I've been working with Ethernet for the better part of 30 years and I just now learned what a "runt Ethernet frame" is.

An Ethernet runt frame is a frame who's signal has degraded to the point that the start of frame bit isn't recognized and that a subsequent bit is incorrectly recognized as the start of frame bit. Thus yielding a recognized frame that is shorter than was originally transmitted.

My adaptation / interpretation of what William James Yeager wrote towards the end of § 3 ¶ 3 on page 7 of The Origins of the Stanford University SUMEX-AIM Router Technology - An Historical and Technical Overview.
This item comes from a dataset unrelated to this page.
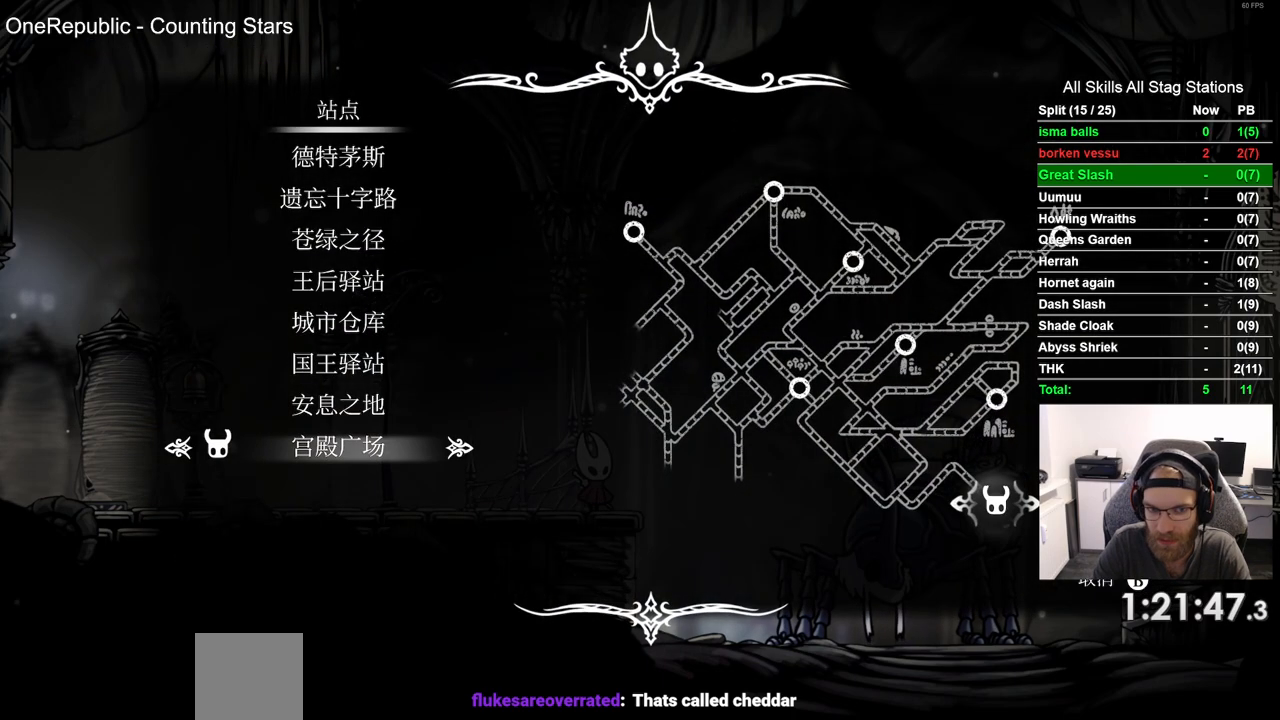
{"dt_ms": 500, "buttons": [], "left_stick": "center", "right_stick": "center", "events": []}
This same paper confirms a suspicion as to why the Ethernet that we know and love is referred to as Etherne-2.

Ethernet-1, now often called research Ethernet, ran at 3 Mbps.

Ethernet-2, often stylized as Ethernet-II, ran at 10 Mbps.

Hence why we see Ethernet II in places like Wireshark.

#learningIsFun #Ethernet

@drscriptt it still kind of blows my mind that 1970s Ethernet was 10Mbps, thats still a useful amount of bandwidth even 50 years later

@raven667 I think that Ethernet-1 / 3 Mbps was in `72 and Ethernet-2 / 10 Mbps was in `83.

So 10Base5 is 43 years old while 3Base6* is 54 years old.

*I think the first number is the speed in Mbps, band type (base or broad), and distance in meters divided by 100.